Playing the ultimate stage mother, derangedly pushing her daughters on the vaudeville circuit, the fiery Staunton won the 2015 Evening Standard Theatre Award for Best Musical Performance. She has brought the house down in musicals before – as Dorothy in The Wizard of Oz, in Sondheim's Into the Woods, as Miss Adelaide in Guys and Dolls at the National in the 1980s – so it's startling that she's on record saying she doesn't much care for them. Nor does she like Sondheim's music that much. That's Ms Staunton for you. Though she may do a brilliant impersonation of Ethel Merman, she doesn't buy the whole Broadway-baby shtick. She likes good stories and good tunes – and the audience's reaction.

Her parents were London-Irish, her father a builder, her mother a dominant, fiddle-playing hairdresser. An only child, Imelda grew up loving Sinatra and Dean Martin movies. At convent school in Archway, her elocution teacher spotted her talent and steered her towards Rada; by 26 she was at the National.

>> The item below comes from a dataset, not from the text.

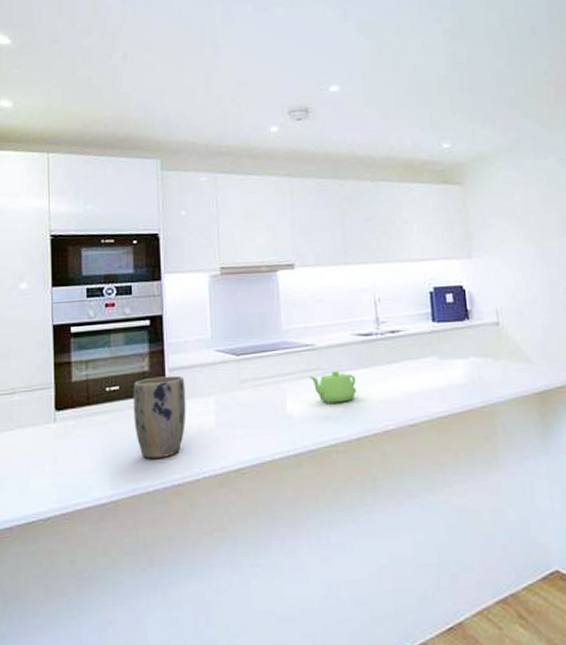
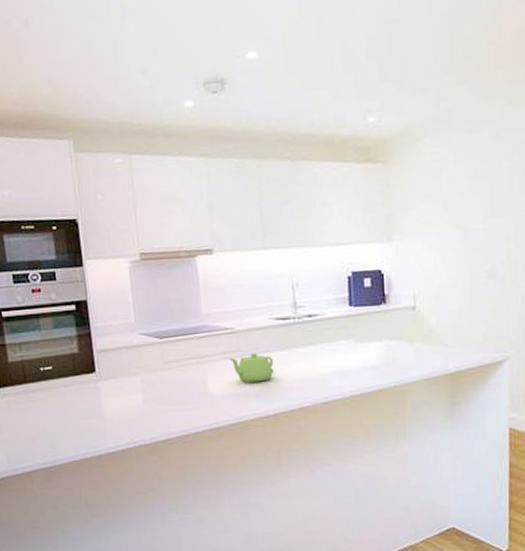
plant pot: present [133,375,186,460] -> none [65,356,116,431]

Her career is filled with non-showbiz, meaty, challenging, parts, involving driven and single-minded women, from the backstreet abortionist in Vera Drake to the show-stealing Dolores Umbridge in two Harry Potter films. This 5ft 2in tall powerhouse has always made choices that steal the limelight, that put her in charge, like her adored mother running the London salon. "All of it," she says, "comes from the Celtic thing."